### Selected passage
※

Nah, don't forget what Morris really is. He could see where his political future was and where the money was. As an added plus, the Clinton's treated him like dirt. Come to think of it, Maybe that will be the reason Rosen flips.
What was Zell doing at the DNC in '92, using the same conviction to make a speech endorsing Bill Clinton over George Bush? He never retracted that. There's only one way out of the Clinton cult - your untimely grave.
If anyone squeals on Hillary, but the MSM doesn't cover it, does it still ake a noise? NO...the MSM will NEVER cover this....never.
January 11, 2005
Post Trauma Syndrome
It must be pretty tough being a Liberal nowadays. Look back at 2004 and you see a stunning electoral defeat, in spite of the fact that CBS producer Mary Mapes and all the bulging foreheads down at the New York Times were doing their level best to put your boy John Kerry in the White House. Look ahead to 2008 and you see Hillary burdened with the albatross of David Rosen--her campaign-finance director in 2000--who has just been indicted for shady fund raising practices. Today's New York Post lays it all out with admirable clarity.
In "Another Hillary Scandal", Dick Morris lays out the time line so well that the prosecutor's work is nearly done. According to Morris, by September of 2000 Republican Rick Lazio had closed in on Hillary's lead and had also raised a large amount of hard money. Knowing Hillary was both an outspoken enemy of soft money and a huge recipient of same, Lazio "invaded her space" during a televised debate, brandishing a pen and demanding she sign a pledge to receive no more soft money. Though shying back as if she had been physically threatened, Hillary signed.
With very little hard money in the campaign coffers, it looked as if Hillary had signed away the election as well.
While her defenders hit the talking-head circuit to portray Lazio as an abusive white male, David Rosen quietly undereported the cost of a recent Hollywood fundraiser for Hillary to the FEC, thus giving the campaign $280,000 in extra hard money. The legal, non-Arkansas way to raise that kind of cash would be to get 280 donors to write 280 $1000 checks. No big deal. The illegal way is a bit trickier. Morris writes out of his considerable campaign experience when he notes, '"A decision of this magnitude--how much to say the event cost--would have been a huge issue within the campaign."

※

[Chart interpretation exercises]
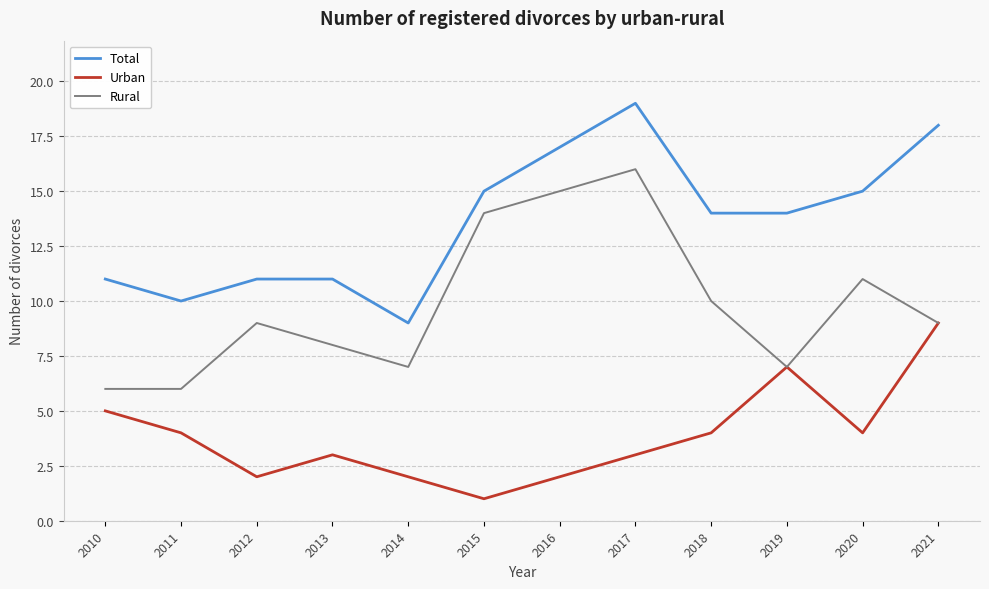

At how many categories does at least one series exceed 4?

12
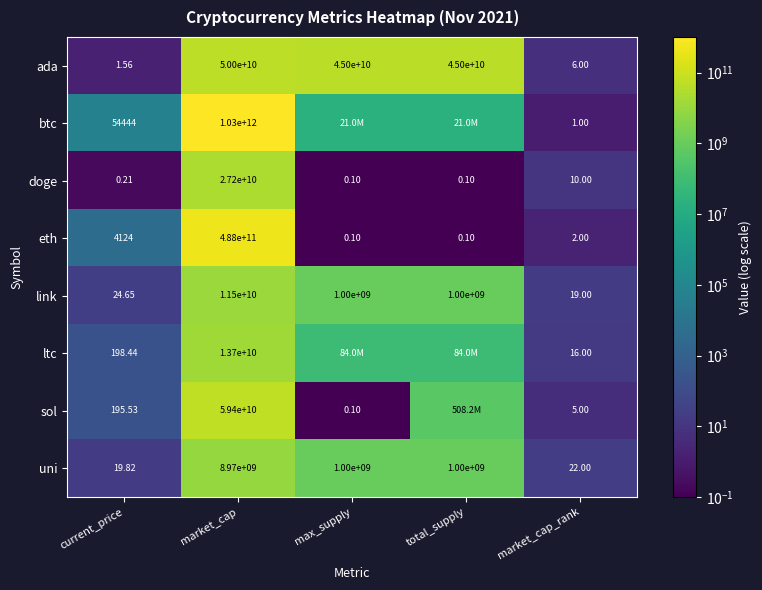

How many distinct data groups are displayed?

8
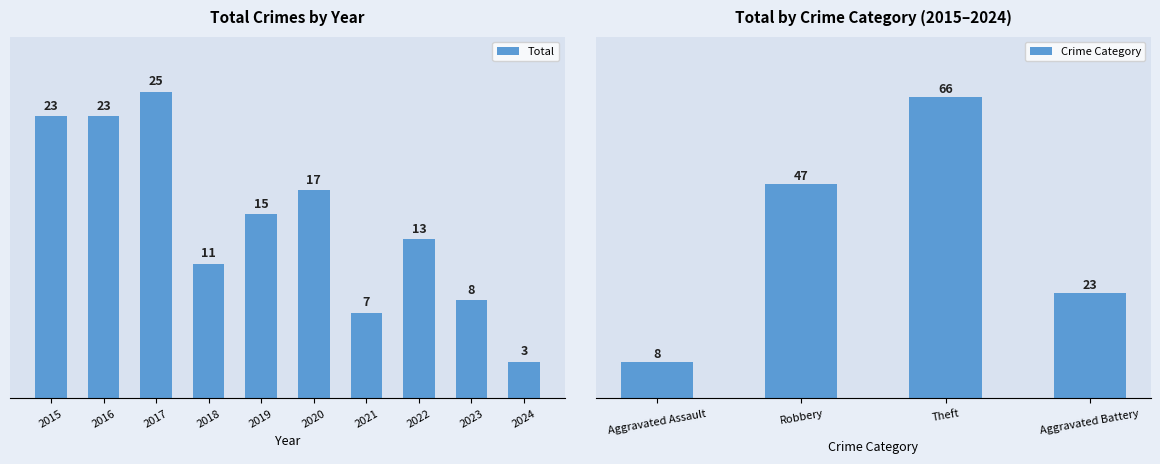

What is the change in value from 2020 to 2022?

-4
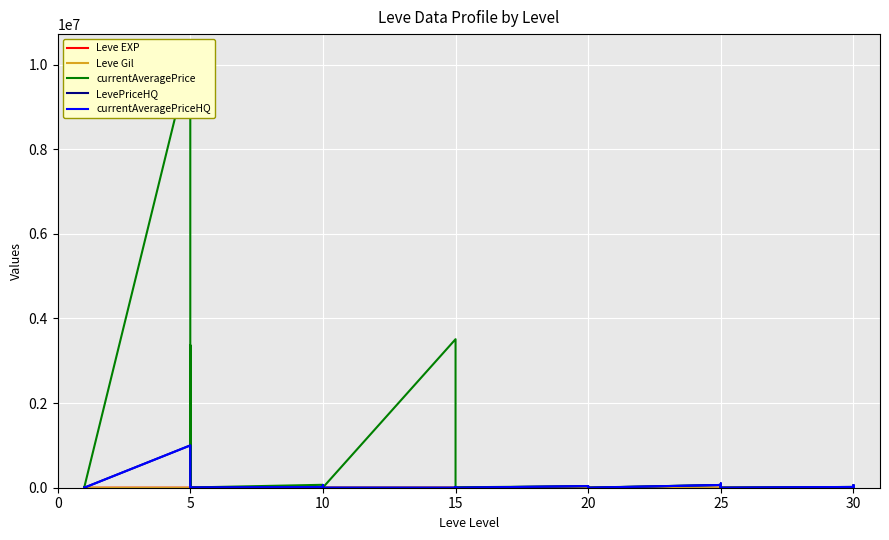

What is the sum of all LevePriceHQ values?

2481398.6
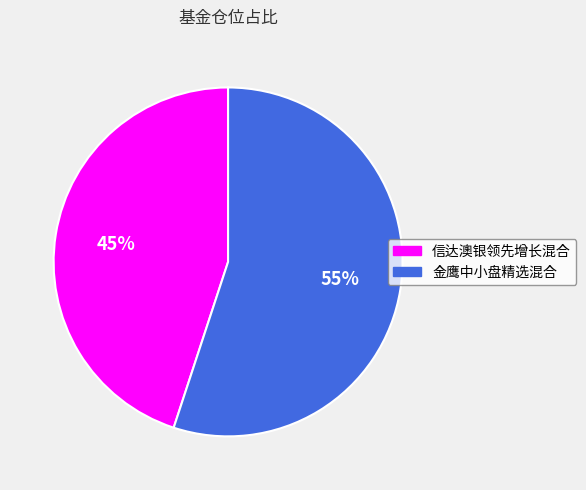

To the nearest percent, what is the average slice percentage?

50%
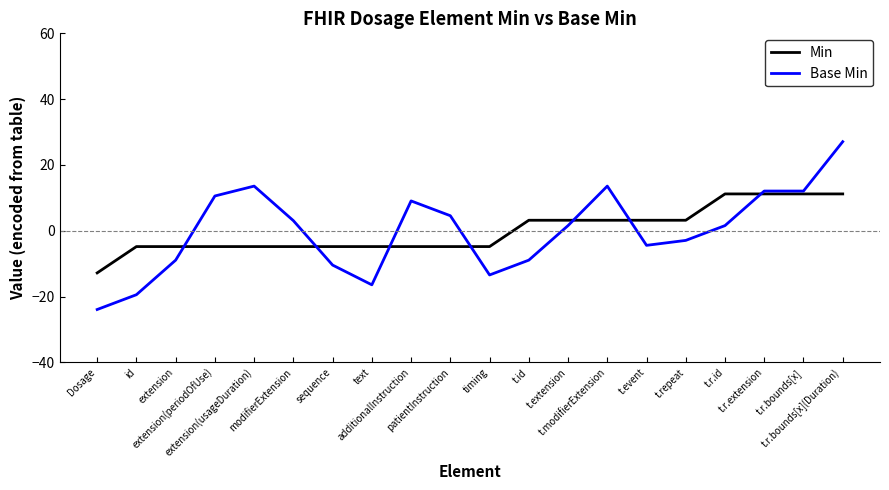

The Base Min series shows 4.2 at t.r.extension. True or false?

False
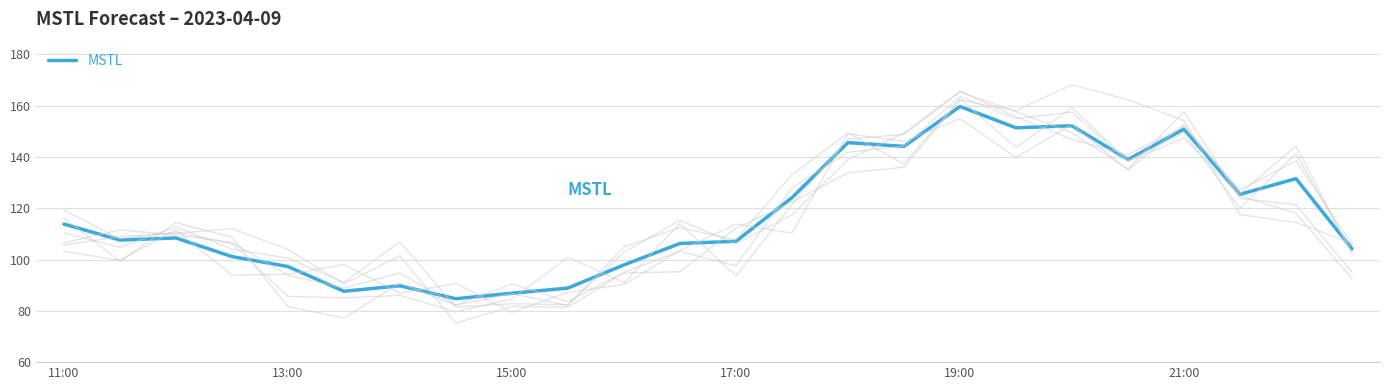

Does the chart display data point markers on the line(s)?

No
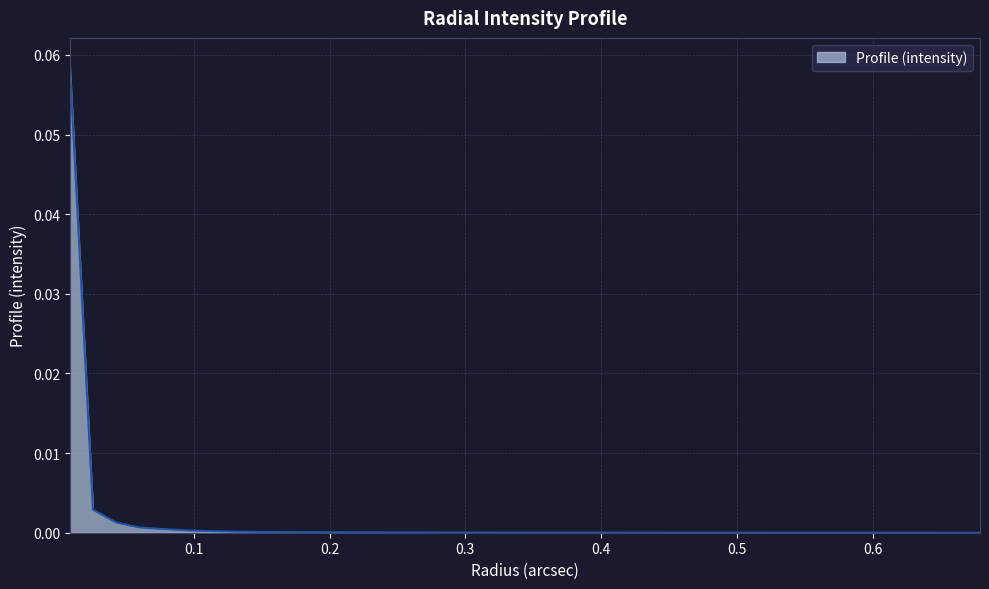

Reading left to right, what are all the values shown in this chart?

0.00859436=0.1	0.02578308=0.0	0.042971800000000004=0.0	0.06016052=0.0	0.07734924=0.0	0.09453796=0.0	0.11172668000000001=0.0	0.1289154=0.0	0.14610412=0.0	0.16329284000000002=0.0	0.18048156=0.0	0.19767028=0.0	0.21485900000000002=0.0	0.23204772=0.0	0.24923644=0.0	0.26642516=0.0	0.28361388000000004=0.0	0.30080260000000003=0.0	0.31799132=0.0	0.33518004=0.0	0.35236876=0.0	0.36955748000000005=0.0	0.38674620000000004=0.0	0.40393492000000003=0.0	0.42112364=0.0	0.43831236=0.0	0.45550108=0.0	0.47268980000000005=0.0	0.48987852000000004=0.0	0.50706724=0.0	0.5242559600000001=0.0	0.54144468=0.0	0.5586334000000001=0.0	0.57582212=0.0	0.59301084=0.0	0.6101995600000001=0.0	0.62738828=0.0	0.6445770000000001=0.0	0.66176572=0.0	0.67895444=0.0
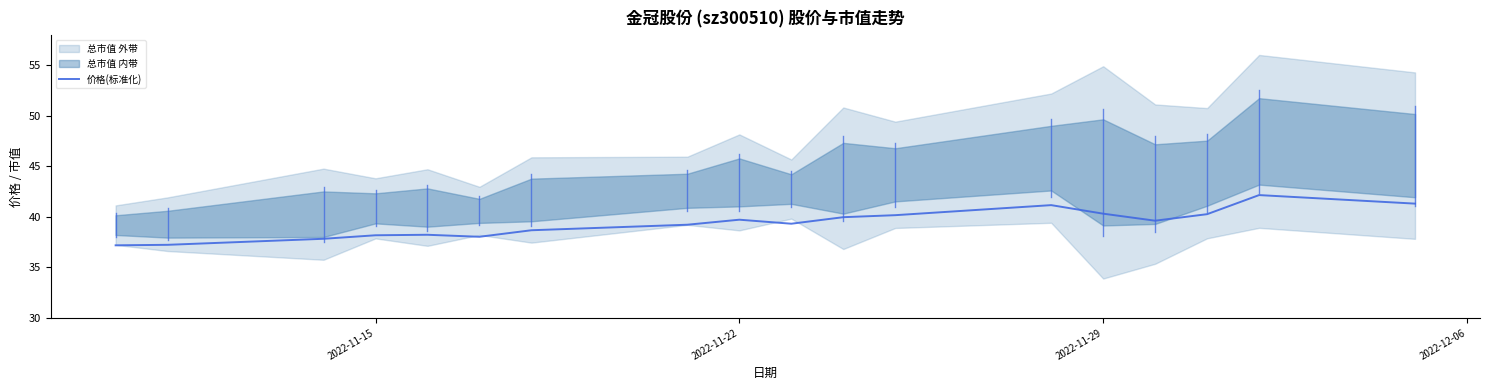

What is the maximum value for 价格(标准化)?

42.2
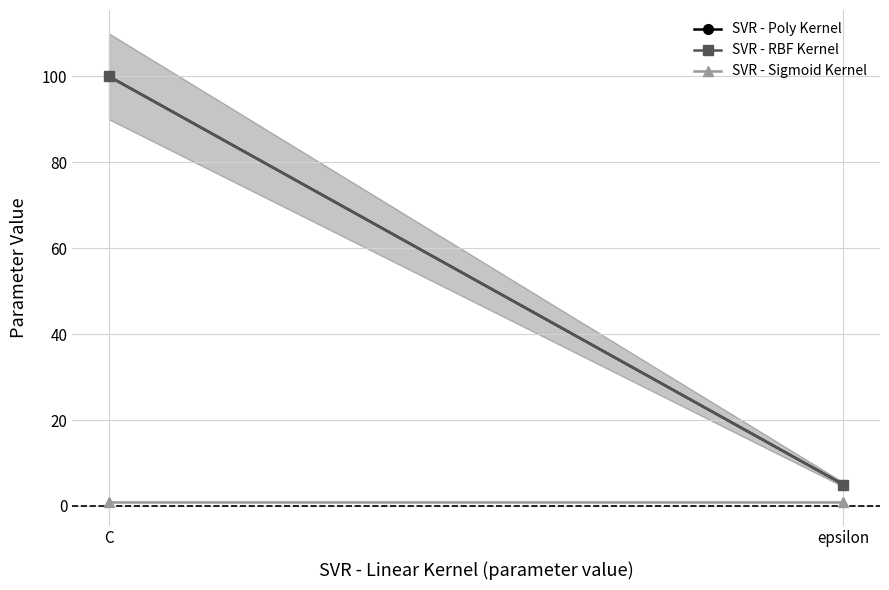

Rank the categories by SVR - Sigmoid Kernel value from highest to lowest.

C, epsilon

※

### Exercise set
1 - Update the part of the listing that opens with the line containing "Rank the categories" and runs through the end of the listing, changing "categories" to "groups" and leaving everything else as it is.
2 - Go on with the passage about David Rosen and the fundraising for Hillary Clinton's 2000 campaign from the point where it stops.
The passage and the listing are unrelated to each other.

### Task responses
1 -
Rank the groups by SVR - Sigmoid Kernel value from highest to lowest.

C, epsilon

2 -
Morris concludes, "If young David Rosen wants to take the fall for Hillary and join the likes of Web Hubbell and Susan MacDougal who chose to languish in prison rather than tell the truth, that is his decision. But don't ask us to believe something the average 8-year-old knows can't be true - that a gain to the campaign of $280,000.00 was beneath Hillary's notice."
Gee, I failed the bar exam 4 times, let me try flying a high speed dual engine airplane on instruments,at night, after all, I'm a Kennedy.
BILLARY! might look like a problem now but by 2008 JFK Jr will be more viable
Dick Morris is a double agent for sure.
Zell thought that Clinton was a more conservative Democrat, and he had hope for him. Clinton totally disappointed him. No, Zell is going to rip Hillary.
OMG, me too!
I'm now searching for a pointy stick with which I can run and poke out my mental eye :)
That was the way I took it also.
Turning on Hillary....ewwwwww.....
Didn't David Wilhelm work for the Clintons also???
Hillary's finance chief indicted for L.A. gala
David Rosen faces 20 years for filing fictitious reports on Hollywood soiree
Sen. Hillary Rodham Clinton's former finance director has been indicted on charges of filing fictitious reports that misstated contributions for a Hollywood fund-raiser for the senator.
The indictment charges David Rosen with four counts of filing false reports with the Federal Election Commission. The charges focus on an Aug. 12, 2000, dinner and concert supported by more than $1.1 million in "in-kind contributions" goods and services provided for free or below cost. The event was estimated to cost more than $1.2 million.
Rosen is the second figure involved in organizing the soiree for Clinton to become entangled in legal problems as a result.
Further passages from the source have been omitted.